Reading passage:
····················

Non-GAAP Financial Measures
     The following table represents a reconciliation of the expected incremental EBITDA to Powell for a twelve month period, to income before interest, income taxes and minority interest, anticipated to be derived after the integration by the Company of PowerComm’s business.
                 
    Projected Annualized
    EBITDA
    Low   High
(In millions USD)   Case   Case
Income before interest, income taxes and minority interest
  $ 2.1     $ 4.0  
Depreciation and amortization
    2.7       2.7  
Expected EBITDA
  $ 4.8     $ 6.7  
EBITDA represents net income before income taxes, interest expense, depreciation, and amortization. Other companies may define EBITDA differently. EBITDA should not be considered an alternative to income from operations, net income or cash flows.

····················

Problem to solve:
Reproduce, word for word, the part of the EBITDA reconciliation text that opens with the words containing "Non-GAAP Financial Measures" and closes with "of PowerComm’s business.". Rely only on the EBITDA reconciliation text above.

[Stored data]
····················

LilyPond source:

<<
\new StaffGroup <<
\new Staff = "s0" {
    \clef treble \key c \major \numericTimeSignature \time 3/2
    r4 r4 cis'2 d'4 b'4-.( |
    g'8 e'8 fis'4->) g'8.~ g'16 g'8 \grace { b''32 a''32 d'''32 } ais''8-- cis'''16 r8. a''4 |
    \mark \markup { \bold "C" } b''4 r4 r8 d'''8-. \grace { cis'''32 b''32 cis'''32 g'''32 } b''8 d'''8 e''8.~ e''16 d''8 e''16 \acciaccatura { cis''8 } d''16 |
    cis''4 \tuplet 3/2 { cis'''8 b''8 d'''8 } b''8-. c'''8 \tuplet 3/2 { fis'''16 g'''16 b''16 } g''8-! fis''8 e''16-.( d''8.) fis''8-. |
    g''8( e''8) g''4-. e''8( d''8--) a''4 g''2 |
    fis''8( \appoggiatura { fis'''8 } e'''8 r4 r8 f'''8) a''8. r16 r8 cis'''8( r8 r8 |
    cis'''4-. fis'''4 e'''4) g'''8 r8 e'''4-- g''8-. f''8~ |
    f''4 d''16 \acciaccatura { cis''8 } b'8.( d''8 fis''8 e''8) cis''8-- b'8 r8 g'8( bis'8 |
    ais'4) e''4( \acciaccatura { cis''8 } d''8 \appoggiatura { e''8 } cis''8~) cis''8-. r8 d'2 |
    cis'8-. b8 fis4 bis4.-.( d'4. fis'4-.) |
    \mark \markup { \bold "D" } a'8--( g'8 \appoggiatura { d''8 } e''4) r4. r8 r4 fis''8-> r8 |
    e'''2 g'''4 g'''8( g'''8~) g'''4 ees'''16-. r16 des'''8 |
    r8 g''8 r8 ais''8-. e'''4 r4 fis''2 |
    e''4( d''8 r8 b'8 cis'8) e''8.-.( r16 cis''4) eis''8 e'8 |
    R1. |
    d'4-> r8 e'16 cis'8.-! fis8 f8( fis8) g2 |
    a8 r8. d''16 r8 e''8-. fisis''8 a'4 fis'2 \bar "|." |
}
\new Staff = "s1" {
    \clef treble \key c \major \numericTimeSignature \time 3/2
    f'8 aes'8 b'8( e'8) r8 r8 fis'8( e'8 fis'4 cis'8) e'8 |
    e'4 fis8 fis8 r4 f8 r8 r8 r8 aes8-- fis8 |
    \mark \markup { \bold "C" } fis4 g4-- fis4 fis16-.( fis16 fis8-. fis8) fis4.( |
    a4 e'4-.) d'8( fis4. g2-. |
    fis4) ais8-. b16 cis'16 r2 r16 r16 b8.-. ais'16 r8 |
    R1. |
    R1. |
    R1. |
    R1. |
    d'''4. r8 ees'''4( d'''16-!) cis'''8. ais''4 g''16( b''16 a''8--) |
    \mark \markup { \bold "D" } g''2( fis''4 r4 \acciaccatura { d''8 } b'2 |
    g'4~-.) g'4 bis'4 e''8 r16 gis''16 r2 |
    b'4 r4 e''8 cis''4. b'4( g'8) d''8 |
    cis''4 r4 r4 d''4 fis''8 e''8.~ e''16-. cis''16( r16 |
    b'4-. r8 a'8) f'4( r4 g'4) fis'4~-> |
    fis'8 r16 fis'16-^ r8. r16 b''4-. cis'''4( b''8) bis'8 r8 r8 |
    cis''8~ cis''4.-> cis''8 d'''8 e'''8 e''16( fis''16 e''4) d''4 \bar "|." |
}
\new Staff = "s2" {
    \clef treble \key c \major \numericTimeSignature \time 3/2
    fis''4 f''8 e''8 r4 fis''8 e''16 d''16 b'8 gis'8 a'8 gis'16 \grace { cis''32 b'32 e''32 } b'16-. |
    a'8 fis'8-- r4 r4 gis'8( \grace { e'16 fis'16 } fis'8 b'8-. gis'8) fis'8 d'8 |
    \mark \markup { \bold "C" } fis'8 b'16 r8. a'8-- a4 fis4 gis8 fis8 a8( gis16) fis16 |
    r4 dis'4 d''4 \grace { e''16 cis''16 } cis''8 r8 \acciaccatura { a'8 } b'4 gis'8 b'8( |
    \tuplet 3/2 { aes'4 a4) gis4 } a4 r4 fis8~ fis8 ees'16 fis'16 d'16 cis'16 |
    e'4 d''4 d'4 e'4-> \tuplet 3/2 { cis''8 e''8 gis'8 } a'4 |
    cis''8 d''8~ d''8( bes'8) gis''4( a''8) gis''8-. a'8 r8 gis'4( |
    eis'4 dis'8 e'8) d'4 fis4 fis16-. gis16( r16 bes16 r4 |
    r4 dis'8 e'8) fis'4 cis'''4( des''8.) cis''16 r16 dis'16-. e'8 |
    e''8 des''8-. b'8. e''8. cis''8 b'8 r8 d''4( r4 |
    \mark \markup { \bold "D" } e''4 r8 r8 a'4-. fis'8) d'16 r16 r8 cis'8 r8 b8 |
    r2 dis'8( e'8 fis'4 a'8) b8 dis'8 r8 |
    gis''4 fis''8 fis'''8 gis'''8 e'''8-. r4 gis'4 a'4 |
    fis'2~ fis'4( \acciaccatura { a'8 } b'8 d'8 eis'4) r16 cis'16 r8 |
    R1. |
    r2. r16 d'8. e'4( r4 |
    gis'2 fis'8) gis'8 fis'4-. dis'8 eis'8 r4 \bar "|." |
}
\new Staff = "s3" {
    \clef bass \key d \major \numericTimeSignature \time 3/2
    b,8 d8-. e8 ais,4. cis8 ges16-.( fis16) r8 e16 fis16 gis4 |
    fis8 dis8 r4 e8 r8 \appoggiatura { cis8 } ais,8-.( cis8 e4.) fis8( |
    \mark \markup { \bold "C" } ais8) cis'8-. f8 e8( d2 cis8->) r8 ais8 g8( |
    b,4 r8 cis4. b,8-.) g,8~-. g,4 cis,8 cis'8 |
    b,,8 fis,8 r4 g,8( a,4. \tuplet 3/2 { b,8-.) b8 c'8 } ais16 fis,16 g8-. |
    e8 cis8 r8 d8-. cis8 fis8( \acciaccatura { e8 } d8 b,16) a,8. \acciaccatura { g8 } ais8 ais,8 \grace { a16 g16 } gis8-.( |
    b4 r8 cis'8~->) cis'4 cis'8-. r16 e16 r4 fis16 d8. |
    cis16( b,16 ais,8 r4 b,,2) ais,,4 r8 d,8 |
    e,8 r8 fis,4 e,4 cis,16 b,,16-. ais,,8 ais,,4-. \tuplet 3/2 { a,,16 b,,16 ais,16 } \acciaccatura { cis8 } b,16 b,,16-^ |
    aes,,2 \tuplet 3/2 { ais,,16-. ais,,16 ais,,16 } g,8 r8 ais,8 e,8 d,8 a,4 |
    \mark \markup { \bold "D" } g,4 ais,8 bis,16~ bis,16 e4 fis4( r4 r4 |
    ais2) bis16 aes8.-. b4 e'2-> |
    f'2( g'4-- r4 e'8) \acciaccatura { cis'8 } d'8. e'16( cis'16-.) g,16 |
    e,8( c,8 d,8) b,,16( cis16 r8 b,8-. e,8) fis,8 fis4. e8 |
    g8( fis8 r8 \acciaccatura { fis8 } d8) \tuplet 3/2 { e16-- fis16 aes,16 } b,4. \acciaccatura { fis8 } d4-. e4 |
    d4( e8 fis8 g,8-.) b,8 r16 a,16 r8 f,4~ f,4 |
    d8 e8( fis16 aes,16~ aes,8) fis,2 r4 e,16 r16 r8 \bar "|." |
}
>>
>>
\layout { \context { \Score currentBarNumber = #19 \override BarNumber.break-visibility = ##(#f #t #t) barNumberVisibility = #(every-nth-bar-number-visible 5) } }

····················

Written answer:
Non-GAAP Financial Measures
     The following table represents a reconciliation of the expected incremental EBITDA to Powell for a twelve month period, to income before interest, income taxes and minority interest, anticipated to be derived after the integration by the Company of PowerComm’s business.